Kutipan Dokumen ▸

Diniatkan untuk Ibadah
Seorang istri yang baik akan berusaha untuk melaksanakan tugas-tugas yang menjadi tanggung jawabnya. Walaupun terkadang timbul perasaan malas atau berat untuk melaksanakan sesuatu yang menjadi kewajibannya, tetapi hendaknya diingat bahwa keridhaan suami lebih diutamakan diatas perasaannya. Lihatlah apa yang dikatakan Rasulullah Shallallahu ‘alaihi wa aalihi wasallam ketika Aisyah Radhiyallahu ‘anha bertanya:
“Siapa diantara manusia yang paling besar haknya atas (seorang) istri?” Beliau Shallallahu ‘alaihi wa aalihi wasallam menjawab, “Suaminya.. “ (HR. Hakim dan Al-Bazzar)
Dengan taat kepada suami dan tentunya dengan menjalankan kewajiban agama lainnya, dapat mengantarkan istri kepada surga-Nya. Dalam hal ini Rasulullah Shallallahu ‘alaihi wa aalihi wasallam telah bersabda sebagaimana diriwayatkan oleh Ibnu Hibban dan di shahihkan oleh Al-Albani:
“Bila seorang wanita telah mengerjakan shalat lima waktu dan berpuasa pada bulan Ramadhan dan memelihara kemaluannya serta taat kepada suaminya, maka kelak dikatakan kepadanya: “masuklah dari pintu surga mana saja yang engkau inginkan.”
Kemudian hendaklah istri mengingat akan besarnya hak suami atas dirinya, sampai-sampai seandainya dibolehkan sujud kepada selain Allah maka istri diperintahkan untuk sujud kepada suaminya. Sebagaimana sabda Rasulullah Shallallahu ‘alaihi wa aalihi wasallam:
“Andaikan saja dibolehkan seseorang bersujud kepada orang lain, niscaya aku perintahkan istri untuk sujud kepada suaminya.” (HR. Tirmidzi: Hasan Shahih)

Data Ditampilkan ▸
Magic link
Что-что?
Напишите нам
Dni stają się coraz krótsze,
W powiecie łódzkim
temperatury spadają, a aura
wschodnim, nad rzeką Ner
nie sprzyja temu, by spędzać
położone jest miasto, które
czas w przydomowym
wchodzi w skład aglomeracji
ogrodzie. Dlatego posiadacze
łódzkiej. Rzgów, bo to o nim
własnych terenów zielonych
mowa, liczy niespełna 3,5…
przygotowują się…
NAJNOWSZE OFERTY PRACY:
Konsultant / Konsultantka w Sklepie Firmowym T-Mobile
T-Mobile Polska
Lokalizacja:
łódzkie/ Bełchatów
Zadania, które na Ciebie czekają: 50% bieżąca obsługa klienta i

...

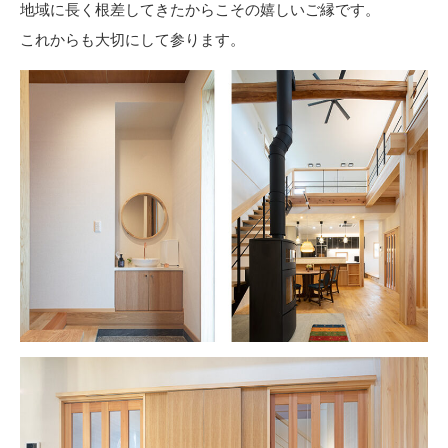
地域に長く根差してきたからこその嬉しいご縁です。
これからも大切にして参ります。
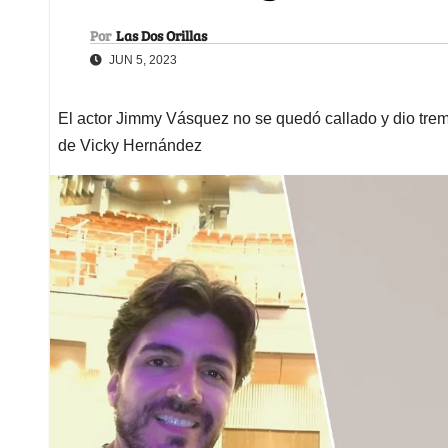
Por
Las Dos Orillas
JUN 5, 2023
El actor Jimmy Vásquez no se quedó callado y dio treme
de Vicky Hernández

---

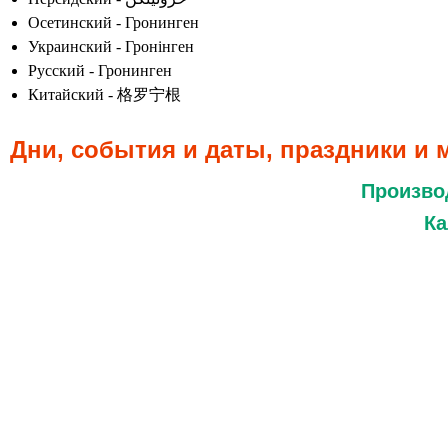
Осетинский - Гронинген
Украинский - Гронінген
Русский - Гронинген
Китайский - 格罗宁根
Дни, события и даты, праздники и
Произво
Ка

Soal 1 ▸ Berdasarkan kutipan dokumen, mengapa seorang istri tetap hendaknya melaksanakan kewajibannya meskipun timbul perasaan malas atau berat? Jelaskan dalam satu sampai tiga kalimat.
Soal 2 ▸
Jawablah pertanyaan berikut berdasarkan kutipan dokumen.
(a) Siapa yang bertanya kepada Rasulullah tentang manusia yang paling besar haknya atas seorang istri?
(b) Siapa yang menshahihkan hadis riwayat Ibnu Hibban tentang masuk surga dari pintu mana saja?
(c) Oleh siapa hadis tentang sujud kepada suami diriwayatkan, dan apa derajatnya menurut kutipan?
Soal 3 ▸ Lanjutkan kutipan dokumen tentang ketaatan istri kepada suami, mulai setelah kalimat terakhirnya.

Jawaban Anda 1 ▸ Keridhaan suami lebih diutamakan di atas perasaan istri. Hal ini ditunjukkan oleh jawaban Rasulullah ketika Aisyah bertanya siapa yang paling besar haknya atas seorang istri, yaitu "Suaminya".

Jawaban Anda 2 ▸
(a) Aisyah Radhiyallahu 'anha.
(b) Al-Albani.
(c) Oleh Tirmidzi, dengan derajat hasan shahih.

Jawaban Anda 3 ▸
Terlalu banyak peluang bagi seorang istri untuk beribadah kepada Allah dalam rumah tangganya dan terlalu mudah dalam memperoleh pahala dalam kehidupan suami istri. Namun sebaliknya terlalu mudah pula seorang istri terjerumus kepada dosa besar kalau melanggar ketentuan yang telah Allah gariskan. Yang perlu diingat oleh istri ialah agar berupaya mengikhlaskan niat hanya untuk Allah dalam melaksanakan kewajibannya sepanjang waktu.

Menyenangkan Hati Suami
Apabila diperintah oleh suaminya, istri diwajibkan untuk mentaati. Dan apabila suaminya tidak ada dirumah, istri harus pandai menjaga dirinya dan kehormatannya serta menjaga amanah harta suaminya. Istri yang demikian ini akan dijaga oleh Allah sebagaimana Firman-Nya:
“ ..maka wanita yang shalihah ialah yang taat kepada Allah lagi memelihara diri ketika suaminya tidak ada, oleh karena itu Allah telah memelihara (mereka).” (An-Nisa’: 34)
Adapun kriteria pertama dan ciri-ciri shalihah; Imam As-Sindi mengatakan dalam bukunya Khasyiah Sunan Nasai juz 6 hal 377: “Menyenangkan bila dipandang itu artinya indahnya penampilan secara dzahir serta akhlaq yang mulia. Juga terus menerus menyibukkan diri dalam taat dan bertaqwa kepada Allah.”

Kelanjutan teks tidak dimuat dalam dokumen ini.